Every line that contains the word "Quadrennial" is to be copied from the listing.
Segment Start: Data to examine
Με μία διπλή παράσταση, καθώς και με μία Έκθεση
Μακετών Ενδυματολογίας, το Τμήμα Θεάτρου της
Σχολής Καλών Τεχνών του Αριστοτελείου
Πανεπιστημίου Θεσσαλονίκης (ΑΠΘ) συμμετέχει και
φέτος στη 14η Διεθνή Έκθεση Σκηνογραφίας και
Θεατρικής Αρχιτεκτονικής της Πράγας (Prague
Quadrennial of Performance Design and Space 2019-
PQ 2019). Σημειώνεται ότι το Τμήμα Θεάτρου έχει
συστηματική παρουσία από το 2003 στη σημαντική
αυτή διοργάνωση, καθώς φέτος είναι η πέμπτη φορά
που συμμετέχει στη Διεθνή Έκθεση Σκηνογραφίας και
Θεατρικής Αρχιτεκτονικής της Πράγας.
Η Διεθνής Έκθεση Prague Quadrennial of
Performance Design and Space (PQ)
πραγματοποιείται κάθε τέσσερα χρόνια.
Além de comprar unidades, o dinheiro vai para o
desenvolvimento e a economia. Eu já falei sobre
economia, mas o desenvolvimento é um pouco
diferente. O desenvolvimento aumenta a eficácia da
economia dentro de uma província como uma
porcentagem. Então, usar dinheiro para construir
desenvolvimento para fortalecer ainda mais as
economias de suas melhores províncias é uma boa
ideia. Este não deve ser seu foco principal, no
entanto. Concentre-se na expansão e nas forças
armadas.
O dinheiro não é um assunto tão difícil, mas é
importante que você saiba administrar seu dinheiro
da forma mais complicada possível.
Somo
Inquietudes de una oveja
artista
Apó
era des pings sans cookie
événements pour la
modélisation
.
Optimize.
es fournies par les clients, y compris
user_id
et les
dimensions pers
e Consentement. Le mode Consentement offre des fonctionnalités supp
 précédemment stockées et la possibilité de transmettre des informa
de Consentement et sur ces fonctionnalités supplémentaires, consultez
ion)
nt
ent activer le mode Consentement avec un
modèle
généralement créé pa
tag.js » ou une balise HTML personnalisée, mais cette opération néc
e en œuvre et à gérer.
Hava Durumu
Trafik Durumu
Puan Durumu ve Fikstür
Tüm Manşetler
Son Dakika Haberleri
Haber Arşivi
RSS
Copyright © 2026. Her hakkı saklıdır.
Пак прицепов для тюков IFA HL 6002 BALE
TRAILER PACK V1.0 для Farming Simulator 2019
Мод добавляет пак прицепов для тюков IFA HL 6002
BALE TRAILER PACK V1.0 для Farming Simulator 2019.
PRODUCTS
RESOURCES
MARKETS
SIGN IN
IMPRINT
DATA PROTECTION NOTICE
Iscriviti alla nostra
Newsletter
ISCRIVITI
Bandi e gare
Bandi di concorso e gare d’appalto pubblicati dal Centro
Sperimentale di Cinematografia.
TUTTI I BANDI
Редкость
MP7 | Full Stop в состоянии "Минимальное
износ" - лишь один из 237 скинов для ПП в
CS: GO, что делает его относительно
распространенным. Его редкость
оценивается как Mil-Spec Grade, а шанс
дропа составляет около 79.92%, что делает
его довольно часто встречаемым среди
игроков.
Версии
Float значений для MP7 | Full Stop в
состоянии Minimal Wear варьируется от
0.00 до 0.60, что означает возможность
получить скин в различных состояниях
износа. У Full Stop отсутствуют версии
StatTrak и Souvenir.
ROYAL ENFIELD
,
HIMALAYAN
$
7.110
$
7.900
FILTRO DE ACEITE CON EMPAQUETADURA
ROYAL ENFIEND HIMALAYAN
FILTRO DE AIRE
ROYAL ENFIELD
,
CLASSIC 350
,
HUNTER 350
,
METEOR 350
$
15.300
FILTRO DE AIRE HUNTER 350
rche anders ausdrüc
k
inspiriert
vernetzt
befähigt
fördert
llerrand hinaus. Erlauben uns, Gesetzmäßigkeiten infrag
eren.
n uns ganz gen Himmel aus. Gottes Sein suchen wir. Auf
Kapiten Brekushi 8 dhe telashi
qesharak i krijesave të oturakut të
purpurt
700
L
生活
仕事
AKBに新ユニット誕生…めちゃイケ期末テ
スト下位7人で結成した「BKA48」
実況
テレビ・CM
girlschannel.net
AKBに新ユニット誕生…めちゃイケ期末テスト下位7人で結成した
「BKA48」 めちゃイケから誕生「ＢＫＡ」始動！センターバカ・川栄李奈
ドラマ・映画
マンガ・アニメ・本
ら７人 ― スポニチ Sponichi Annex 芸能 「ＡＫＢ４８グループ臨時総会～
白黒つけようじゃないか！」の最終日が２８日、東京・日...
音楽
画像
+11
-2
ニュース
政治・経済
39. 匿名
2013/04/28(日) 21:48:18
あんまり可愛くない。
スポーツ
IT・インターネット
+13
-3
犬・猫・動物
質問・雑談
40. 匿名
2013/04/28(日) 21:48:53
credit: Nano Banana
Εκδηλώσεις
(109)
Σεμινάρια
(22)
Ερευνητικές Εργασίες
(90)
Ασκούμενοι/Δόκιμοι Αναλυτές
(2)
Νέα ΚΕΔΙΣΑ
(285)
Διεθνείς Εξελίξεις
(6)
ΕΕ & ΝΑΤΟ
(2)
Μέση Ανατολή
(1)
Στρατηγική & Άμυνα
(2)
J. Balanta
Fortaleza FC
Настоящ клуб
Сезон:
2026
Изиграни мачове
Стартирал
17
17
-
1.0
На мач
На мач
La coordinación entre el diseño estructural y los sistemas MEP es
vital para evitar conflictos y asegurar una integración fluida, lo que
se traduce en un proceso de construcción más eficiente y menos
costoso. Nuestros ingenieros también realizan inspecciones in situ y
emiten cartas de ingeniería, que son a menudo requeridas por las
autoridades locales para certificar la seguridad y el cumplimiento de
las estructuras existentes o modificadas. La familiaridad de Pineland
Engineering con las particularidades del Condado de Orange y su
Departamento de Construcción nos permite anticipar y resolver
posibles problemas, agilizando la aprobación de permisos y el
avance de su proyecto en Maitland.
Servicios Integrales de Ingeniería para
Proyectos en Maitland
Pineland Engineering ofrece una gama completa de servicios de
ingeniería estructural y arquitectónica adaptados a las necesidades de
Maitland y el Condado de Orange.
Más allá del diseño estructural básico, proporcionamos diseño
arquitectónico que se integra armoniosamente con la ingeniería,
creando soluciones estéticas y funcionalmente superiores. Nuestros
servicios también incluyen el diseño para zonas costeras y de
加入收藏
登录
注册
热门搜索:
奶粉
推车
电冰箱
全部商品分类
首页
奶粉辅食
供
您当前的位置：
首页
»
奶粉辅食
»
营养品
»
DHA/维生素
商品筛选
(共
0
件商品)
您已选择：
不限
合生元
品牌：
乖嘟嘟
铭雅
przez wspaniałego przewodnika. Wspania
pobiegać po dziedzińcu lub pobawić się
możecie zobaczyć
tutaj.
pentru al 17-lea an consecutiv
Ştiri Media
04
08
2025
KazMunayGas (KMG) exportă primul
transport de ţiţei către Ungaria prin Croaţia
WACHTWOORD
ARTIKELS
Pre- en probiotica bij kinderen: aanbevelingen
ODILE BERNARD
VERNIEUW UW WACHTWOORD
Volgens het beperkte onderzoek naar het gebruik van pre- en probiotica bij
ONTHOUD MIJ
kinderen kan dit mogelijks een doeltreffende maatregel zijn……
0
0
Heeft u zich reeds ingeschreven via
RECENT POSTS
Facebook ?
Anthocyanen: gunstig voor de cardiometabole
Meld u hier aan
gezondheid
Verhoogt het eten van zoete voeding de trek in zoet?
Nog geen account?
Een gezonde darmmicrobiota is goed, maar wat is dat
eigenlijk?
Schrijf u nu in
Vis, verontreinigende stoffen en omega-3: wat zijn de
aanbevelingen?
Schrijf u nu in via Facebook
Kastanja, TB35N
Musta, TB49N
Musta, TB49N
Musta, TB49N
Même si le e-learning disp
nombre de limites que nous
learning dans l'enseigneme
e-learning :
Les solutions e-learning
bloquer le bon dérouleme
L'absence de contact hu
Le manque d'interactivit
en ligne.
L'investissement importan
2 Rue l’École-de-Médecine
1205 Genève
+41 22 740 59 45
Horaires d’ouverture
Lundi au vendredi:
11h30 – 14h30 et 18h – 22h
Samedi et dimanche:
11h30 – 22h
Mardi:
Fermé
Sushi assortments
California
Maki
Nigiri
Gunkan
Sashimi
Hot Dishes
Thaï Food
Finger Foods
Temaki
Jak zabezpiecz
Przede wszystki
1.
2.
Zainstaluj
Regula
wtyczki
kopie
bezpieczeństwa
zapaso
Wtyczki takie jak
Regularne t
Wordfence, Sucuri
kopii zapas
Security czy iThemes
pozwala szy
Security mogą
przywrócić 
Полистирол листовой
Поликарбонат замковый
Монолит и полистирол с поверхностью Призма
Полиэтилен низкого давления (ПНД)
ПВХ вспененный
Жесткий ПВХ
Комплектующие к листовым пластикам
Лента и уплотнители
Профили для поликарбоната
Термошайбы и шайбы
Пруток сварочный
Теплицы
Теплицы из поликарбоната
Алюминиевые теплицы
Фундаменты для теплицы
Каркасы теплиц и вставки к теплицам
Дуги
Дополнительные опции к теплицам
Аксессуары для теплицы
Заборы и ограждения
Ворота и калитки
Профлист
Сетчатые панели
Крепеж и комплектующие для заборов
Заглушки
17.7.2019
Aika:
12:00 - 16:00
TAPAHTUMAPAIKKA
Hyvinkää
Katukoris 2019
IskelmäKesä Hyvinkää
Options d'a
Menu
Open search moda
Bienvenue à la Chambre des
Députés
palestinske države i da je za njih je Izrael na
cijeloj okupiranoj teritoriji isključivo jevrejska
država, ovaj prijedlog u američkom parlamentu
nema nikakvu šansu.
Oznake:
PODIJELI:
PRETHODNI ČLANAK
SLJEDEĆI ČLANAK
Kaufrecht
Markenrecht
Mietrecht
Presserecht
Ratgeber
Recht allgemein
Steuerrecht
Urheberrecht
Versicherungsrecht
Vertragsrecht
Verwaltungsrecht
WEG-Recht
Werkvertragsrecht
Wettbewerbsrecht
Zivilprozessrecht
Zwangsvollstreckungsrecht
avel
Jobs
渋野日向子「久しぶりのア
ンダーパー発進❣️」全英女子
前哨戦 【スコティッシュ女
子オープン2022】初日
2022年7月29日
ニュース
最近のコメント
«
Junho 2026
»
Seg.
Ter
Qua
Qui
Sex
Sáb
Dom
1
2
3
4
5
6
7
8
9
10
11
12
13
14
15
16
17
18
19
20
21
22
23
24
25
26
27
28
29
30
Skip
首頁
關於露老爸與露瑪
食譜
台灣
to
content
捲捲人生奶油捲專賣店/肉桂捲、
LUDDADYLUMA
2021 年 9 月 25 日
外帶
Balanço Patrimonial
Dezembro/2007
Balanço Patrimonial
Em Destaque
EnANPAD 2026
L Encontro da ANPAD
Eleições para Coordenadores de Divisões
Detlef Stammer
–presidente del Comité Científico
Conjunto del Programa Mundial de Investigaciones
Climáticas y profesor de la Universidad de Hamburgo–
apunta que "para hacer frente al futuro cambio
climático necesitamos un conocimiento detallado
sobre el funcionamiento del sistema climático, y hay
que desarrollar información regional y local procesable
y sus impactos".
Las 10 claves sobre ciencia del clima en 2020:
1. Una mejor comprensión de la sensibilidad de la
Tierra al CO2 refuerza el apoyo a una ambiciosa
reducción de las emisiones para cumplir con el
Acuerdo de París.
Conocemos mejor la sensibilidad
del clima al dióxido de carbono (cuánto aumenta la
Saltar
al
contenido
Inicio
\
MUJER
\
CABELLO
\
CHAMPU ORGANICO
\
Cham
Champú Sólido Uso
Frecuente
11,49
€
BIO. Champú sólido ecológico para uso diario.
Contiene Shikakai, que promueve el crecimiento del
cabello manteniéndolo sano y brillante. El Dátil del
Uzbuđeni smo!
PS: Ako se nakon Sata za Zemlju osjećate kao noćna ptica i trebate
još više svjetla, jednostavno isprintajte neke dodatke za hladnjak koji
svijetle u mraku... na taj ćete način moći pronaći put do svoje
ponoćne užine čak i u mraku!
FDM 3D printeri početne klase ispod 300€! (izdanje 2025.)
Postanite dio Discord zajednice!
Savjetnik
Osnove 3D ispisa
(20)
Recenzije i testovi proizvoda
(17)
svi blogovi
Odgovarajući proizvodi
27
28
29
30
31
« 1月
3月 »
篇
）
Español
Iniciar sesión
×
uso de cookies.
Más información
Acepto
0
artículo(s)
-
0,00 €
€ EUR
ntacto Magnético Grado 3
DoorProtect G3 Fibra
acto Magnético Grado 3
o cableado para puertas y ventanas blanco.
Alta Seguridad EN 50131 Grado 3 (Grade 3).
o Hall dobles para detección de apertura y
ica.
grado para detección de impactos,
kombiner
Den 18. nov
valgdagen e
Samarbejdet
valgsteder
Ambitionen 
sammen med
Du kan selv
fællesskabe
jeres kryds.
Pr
Segment End: Data to examine
Reply to the exercise:
Quadrennial of Performance Design and Space 2019-
Η Διεθνής Έκθεση Prague Quadrennial of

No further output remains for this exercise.